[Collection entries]
┌──
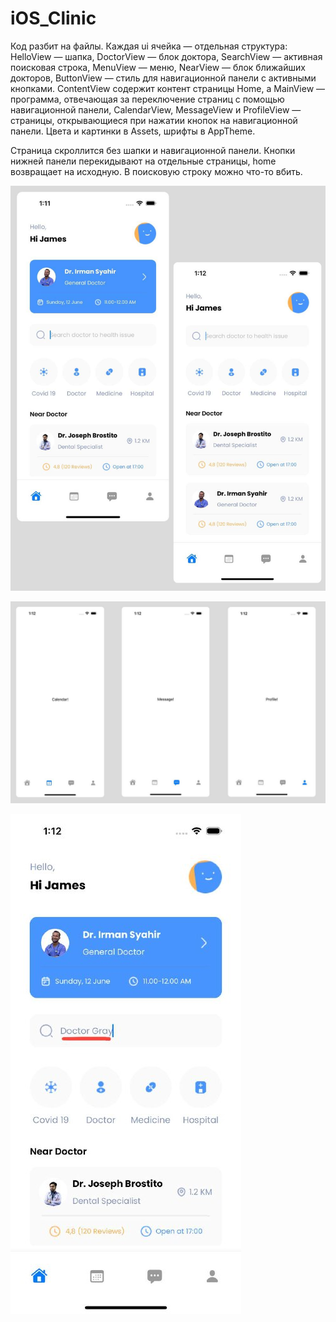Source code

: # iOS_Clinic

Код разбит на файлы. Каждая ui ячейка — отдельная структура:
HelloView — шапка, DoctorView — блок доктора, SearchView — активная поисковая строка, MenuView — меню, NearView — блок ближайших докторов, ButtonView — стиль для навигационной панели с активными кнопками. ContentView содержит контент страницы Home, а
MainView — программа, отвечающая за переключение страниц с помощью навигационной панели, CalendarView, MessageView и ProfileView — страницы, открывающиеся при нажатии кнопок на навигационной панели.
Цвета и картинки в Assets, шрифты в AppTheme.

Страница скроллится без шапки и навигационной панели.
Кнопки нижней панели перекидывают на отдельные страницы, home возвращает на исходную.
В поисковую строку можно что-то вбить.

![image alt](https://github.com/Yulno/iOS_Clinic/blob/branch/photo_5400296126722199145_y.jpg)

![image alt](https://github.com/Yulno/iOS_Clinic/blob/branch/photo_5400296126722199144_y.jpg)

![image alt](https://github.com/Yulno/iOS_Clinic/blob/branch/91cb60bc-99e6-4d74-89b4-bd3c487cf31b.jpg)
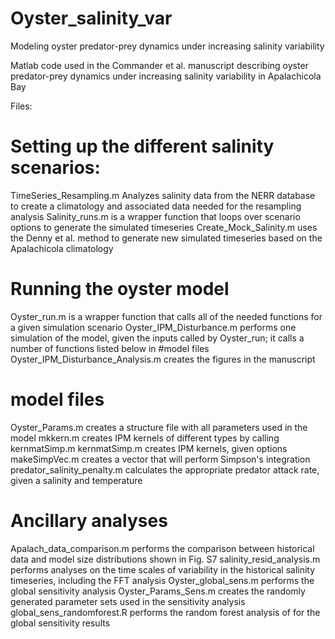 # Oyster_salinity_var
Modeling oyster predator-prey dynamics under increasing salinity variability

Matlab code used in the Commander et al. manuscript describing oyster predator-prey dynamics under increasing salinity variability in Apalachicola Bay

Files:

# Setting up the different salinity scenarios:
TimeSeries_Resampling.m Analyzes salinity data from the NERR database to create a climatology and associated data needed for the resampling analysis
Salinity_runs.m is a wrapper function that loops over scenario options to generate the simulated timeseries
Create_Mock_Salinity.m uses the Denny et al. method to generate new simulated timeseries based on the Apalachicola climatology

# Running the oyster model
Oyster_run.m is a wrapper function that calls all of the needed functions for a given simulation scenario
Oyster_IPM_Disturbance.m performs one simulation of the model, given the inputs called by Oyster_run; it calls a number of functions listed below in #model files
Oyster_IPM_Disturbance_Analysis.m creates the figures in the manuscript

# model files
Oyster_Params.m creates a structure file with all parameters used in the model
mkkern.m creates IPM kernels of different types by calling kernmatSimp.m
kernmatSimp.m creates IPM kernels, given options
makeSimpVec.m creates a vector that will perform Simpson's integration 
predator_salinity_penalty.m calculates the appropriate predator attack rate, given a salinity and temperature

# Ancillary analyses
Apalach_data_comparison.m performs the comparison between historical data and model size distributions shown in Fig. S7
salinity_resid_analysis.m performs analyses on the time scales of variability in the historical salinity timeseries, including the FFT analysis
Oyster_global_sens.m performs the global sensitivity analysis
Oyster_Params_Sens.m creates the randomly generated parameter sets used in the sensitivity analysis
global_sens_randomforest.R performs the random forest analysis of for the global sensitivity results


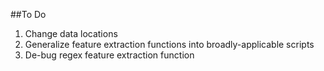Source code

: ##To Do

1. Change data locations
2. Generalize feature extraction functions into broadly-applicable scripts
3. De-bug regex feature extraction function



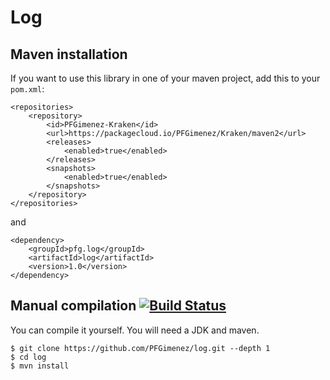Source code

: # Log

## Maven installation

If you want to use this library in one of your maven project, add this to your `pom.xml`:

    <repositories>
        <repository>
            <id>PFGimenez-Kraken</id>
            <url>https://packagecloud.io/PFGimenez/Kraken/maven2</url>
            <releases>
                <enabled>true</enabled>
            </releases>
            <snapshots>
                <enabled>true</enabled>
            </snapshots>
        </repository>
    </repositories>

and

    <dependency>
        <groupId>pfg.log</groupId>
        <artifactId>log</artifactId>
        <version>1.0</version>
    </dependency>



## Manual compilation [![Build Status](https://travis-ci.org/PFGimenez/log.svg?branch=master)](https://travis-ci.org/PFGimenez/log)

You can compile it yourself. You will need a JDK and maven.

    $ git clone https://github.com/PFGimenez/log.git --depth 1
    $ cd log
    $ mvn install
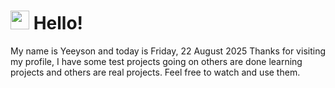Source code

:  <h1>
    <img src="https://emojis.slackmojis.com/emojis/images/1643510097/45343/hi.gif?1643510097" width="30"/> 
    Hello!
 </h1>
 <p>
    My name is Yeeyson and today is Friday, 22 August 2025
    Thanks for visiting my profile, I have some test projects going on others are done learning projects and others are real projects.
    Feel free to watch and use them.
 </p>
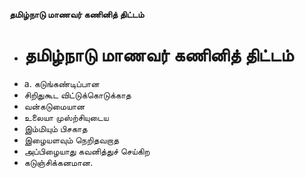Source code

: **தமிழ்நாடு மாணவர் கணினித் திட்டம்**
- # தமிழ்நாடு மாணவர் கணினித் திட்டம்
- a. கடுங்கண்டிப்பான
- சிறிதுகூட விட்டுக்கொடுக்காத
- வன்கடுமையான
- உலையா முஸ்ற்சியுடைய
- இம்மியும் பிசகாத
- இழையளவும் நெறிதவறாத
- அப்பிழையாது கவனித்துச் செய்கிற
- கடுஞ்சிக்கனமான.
└──
■ **Problem**:
Each line above should be written out again exactly, without any image.

■ **Result of the exercise**:
Source code

: # iOS_Clinic

Код разбит на файлы. Каждая ui ячейка — отдельная структура:
HelloView — шапка, DoctorView — блок доктора, SearchView — активная поисковая строка, MenuView — меню, NearView — блок ближайших докторов, ButtonView — стиль для навигационной панели с активными кнопками. ContentView содержит контент страницы Home, а
MainView — программа, отвечающая за переключение страниц с помощью навигационной панели, CalendarView, MessageView и ProfileView — страницы, открывающиеся при нажатии кнопок на навигационной панели.
Цвета и картинки в Assets, шрифты в AppTheme.

Страница скроллится без шапки и навигационной панели.
Кнопки нижней панели перекидывают на отдельные страницы, home возвращает на исходную.
В поисковую строку можно что-то вбить.

![image alt](https://github.com/Yulno/iOS_Clinic/blob/branch/photo_5400296126722199145_y.jpg)

![image alt](https://github.com/Yulno/iOS_Clinic/blob/branch/photo_5400296126722199144_y.jpg)

![image alt](https://github.com/Yulno/iOS_Clinic/blob/branch/91cb60bc-99e6-4d74-89b4-bd3c487cf31b.jpg)
 # Oyster_salinity_var
Modeling oyster predator-prey dynamics under increasing salinity variability

Matlab code used in the Commander et al. manuscript describing oyster predator-prey dynamics under increasing salinity variability in Apalachicola Bay

Files:

# Setting up the different salinity scenarios:
TimeSeries_Resampling.m Analyzes salinity data from the NERR database to create a climatology and associated data needed for the resampling analysis
Salinity_runs.m is a wrapper function that loops over scenario options to generate the simulated timeseries
Create_Mock_Salinity.m uses the Denny et al. method to generate new simulated timeseries based on the Apalachicola climatology

# Running the oyster model
Oyster_run.m is a wrapper function that calls all of the needed functions for a given simulation scenario
Oyster_IPM_Disturbance.m performs one simulation of the model, given the inputs called by Oyster_run; it calls a number of functions listed below in #model files
Oyster_IPM_Disturbance_Analysis.m creates the figures in the manuscript

# model files
Oyster_Params.m creates a structure file with all parameters used in the model
mkkern.m creates IPM kernels of different types by calling kernmatSimp.m
kernmatSimp.m creates IPM kernels, given options
makeSimpVec.m creates a vector that will perform Simpson's integration 
predator_salinity_penalty.m calculates the appropriate predator attack rate, given a salinity and temperature

# Ancillary analyses
Apalach_data_comparison.m performs the comparison between historical data and model size distributions shown in Fig. S7
salinity_resid_analysis.m performs analyses on the time scales of variability in the historical salinity timeseries, including the FFT analysis
Oyster_global_sens.m performs the global sensitivity analysis
Oyster_Params_Sens.m creates the randomly generated parameter sets used in the sensitivity analysis
global_sens_randomforest.R performs the random forest analysis of for the global sensitivity results


Source code

: ##To Do

1. Change data locations
2. Generalize feature extraction functions into broadly-applicable scripts
3. De-bug regex feature extraction function



Source code

: # Log

## Maven installation

If you want to use this library in one of your maven project, add this to your `pom.xml`:

    <repositories>
        <repository>
            <id>PFGimenez-Kraken</id>
            <url>https://packagecloud.io/PFGimenez/Kraken/maven2</url>
            <releases>
                <enabled>true</enabled>
            </releases>
            <snapshots>
                <enabled>true</enabled>
            </snapshots>
        </repository>
    </repositories>

and

    <dependency>
        <groupId>pfg.log</groupId>
        <artifactId>log</artifactId>
        <version>1.0</version>
    </dependency>



## Manual compilation [![Build Status](https://travis-ci.org/PFGimenez/log.svg?branch=master)](https://travis-ci.org/PFGimenez/log)

You can compile it yourself. You will need a JDK and maven.

    $ git clone https://github.com/PFGimenez/log.git --depth 1
    $ cd log
    $ mvn install
Source code

:  <h1>
    <img src="https://emojis.slackmojis.com/emojis/images/1643510097/45343/hi.gif?1643510097" width="30"/> 
    Hello!
 </h1>
 <p>
    My name is Yeeyson and today is Friday, 22 August 2025
    Thanks for visiting my profile, I have some test projects going on others are done learning projects and others are real projects.
    Feel free to watch and use them.
 </p>
Source code

: **தமிழ்நாடு மாணவர் கணினித் திட்டம்**
- # தமிழ்நாடு மாணவர் கணினித் திட்டம்
- a. கடுங்கண்டிப்பான
- சிறிதுகூட விட்டுக்கொடுக்காத
- வன்கடுமையான
- உலையா முஸ்ற்சியுடைய
- இம்மியும் பிசகாத
- இழையளவும் நெறிதவறாத
- அப்பிழையாது கவனித்துச் செய்கிற
- கடுஞ்சிக்கனமான.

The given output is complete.